***** Material for this exercise *****

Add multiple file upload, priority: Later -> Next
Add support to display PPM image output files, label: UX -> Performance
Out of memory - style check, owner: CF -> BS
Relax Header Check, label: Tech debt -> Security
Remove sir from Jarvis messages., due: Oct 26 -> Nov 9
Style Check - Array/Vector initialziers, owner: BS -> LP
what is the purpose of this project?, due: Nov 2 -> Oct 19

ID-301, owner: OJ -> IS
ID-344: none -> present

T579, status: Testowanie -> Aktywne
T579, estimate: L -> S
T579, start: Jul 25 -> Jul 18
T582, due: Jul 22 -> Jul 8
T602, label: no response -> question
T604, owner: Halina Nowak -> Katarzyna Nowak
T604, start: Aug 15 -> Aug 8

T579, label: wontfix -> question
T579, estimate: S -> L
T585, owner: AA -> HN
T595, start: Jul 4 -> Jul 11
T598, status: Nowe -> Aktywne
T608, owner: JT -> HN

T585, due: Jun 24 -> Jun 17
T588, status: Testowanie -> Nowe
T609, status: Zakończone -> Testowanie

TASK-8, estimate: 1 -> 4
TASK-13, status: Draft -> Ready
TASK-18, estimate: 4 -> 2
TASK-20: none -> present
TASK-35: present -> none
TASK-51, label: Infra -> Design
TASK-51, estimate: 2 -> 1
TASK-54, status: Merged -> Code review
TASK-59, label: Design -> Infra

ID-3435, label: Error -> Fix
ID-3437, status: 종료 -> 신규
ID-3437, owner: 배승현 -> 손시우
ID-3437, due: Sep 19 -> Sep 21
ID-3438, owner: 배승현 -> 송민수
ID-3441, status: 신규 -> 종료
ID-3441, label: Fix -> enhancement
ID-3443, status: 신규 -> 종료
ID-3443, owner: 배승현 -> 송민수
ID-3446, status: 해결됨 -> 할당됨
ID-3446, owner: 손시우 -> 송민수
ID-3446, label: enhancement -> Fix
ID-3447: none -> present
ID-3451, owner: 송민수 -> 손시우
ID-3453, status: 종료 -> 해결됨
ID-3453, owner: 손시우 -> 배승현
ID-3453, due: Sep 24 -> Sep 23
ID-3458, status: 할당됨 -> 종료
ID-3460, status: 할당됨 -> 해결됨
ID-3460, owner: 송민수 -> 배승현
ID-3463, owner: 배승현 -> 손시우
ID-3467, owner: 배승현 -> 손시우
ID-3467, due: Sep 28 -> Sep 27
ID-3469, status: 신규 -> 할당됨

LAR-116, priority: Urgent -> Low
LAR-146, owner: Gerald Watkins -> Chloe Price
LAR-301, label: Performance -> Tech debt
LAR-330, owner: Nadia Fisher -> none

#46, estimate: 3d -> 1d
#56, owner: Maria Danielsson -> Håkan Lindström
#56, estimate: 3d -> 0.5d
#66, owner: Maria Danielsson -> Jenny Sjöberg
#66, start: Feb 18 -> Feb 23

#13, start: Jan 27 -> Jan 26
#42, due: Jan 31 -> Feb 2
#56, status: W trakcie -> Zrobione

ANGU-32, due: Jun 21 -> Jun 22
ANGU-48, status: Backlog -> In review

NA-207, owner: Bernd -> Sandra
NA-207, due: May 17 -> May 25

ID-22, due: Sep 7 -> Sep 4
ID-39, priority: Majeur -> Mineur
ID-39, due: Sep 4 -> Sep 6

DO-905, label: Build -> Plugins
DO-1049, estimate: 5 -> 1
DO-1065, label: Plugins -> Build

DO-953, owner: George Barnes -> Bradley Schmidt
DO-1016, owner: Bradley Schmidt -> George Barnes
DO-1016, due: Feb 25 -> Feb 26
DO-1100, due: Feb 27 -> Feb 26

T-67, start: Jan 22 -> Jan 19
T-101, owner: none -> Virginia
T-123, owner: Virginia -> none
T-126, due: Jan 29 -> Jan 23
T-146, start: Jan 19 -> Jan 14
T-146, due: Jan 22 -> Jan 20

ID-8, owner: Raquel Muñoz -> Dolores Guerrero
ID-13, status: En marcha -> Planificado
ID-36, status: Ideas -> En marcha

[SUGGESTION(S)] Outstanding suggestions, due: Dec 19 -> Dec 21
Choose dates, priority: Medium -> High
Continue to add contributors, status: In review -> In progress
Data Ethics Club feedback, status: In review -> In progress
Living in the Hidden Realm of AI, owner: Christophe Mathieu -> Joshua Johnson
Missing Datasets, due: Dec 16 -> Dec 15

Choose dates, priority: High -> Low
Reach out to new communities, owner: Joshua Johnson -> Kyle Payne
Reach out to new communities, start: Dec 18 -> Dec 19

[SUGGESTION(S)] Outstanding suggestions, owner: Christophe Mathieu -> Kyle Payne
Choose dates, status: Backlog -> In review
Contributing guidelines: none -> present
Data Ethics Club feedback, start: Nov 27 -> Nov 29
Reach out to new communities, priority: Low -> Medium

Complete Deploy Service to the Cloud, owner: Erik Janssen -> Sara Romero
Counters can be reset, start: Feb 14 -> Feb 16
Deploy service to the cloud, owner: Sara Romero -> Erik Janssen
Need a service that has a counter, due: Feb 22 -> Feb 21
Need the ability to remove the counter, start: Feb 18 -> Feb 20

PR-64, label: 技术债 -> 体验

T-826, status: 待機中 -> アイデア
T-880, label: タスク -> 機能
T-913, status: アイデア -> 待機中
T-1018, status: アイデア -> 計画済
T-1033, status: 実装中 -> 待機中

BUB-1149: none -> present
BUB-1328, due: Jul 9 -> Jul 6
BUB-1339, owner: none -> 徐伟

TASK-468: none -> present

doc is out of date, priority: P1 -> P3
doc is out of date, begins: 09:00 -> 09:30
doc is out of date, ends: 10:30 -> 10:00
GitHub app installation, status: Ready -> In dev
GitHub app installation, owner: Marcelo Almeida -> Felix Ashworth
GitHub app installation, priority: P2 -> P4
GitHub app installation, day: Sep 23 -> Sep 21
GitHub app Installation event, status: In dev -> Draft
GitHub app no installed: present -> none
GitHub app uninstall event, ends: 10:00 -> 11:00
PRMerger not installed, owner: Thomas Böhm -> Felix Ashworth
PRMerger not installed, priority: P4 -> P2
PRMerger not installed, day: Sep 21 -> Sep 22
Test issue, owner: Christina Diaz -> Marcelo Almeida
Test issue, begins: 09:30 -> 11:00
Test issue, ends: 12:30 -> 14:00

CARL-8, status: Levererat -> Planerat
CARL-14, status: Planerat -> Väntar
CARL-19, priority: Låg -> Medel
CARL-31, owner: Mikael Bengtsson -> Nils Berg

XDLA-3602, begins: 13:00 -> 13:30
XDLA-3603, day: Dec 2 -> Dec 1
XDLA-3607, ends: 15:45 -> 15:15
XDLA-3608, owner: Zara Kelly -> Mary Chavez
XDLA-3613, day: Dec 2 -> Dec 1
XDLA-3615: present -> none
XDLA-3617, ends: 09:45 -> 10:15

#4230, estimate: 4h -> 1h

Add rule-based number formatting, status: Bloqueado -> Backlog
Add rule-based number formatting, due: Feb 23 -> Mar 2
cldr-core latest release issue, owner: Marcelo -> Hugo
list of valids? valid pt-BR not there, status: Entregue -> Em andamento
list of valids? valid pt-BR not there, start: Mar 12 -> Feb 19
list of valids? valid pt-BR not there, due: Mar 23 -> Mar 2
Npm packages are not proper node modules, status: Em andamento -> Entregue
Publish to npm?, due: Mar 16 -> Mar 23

*****

What to produce: In the data above, retype exactly and only the lines between the one holding "ANGU-48, status: Backlog -> In review" and the one holding "Data Ethics Club feedback, start: Nov", inclusive.

Your response:
ANGU-48, status: Backlog -> In review

NA-207, owner: Bernd -> Sandra
NA-207, due: May 17 -> May 25

ID-22, due: Sep 7 -> Sep 4
ID-39, priority: Majeur -> Mineur
ID-39, due: Sep 4 -> Sep 6

DO-905, label: Build -> Plugins
DO-1049, estimate: 5 -> 1
DO-1065, label: Plugins -> Build

DO-953, owner: George Barnes -> Bradley Schmidt
DO-1016, owner: Bradley Schmidt -> George Barnes
DO-1016, due: Feb 25 -> Feb 26
DO-1100, due: Feb 27 -> Feb 26

T-67, start: Jan 22 -> Jan 19
T-101, owner: none -> Virginia
T-123, owner: Virginia -> none
T-126, due: Jan 29 -> Jan 23
T-146, start: Jan 19 -> Jan 14
T-146, due: Jan 22 -> Jan 20

ID-8, owner: Raquel Muñoz -> Dolores Guerrero
ID-13, status: En marcha -> Planificado
ID-36, status: Ideas -> En marcha

[SUGGESTION(S)] Outstanding suggestions, due: Dec 19 -> Dec 21
Choose dates, priority: Medium -> High
Continue to add contributors, status: In review -> In progress
Data Ethics Club feedback, status: In review -> In progress
Living in the Hidden Realm of AI, owner: Christophe Mathieu -> Joshua Johnson
Missing Datasets, due: Dec 16 -> Dec 15

Choose dates, priority: High -> Low
Reach out to new communities, owner: Joshua Johnson -> Kyle Payne
Reach out to new communities, start: Dec 18 -> Dec 19

[SUGGESTION(S)] Outstanding suggestions, owner: Christophe Mathieu -> Kyle Payne
Choose dates, status: Backlog -> In review
Contributing guidelines: none -> present
Data Ethics Club feedback, start: Nov 27 -> Nov 29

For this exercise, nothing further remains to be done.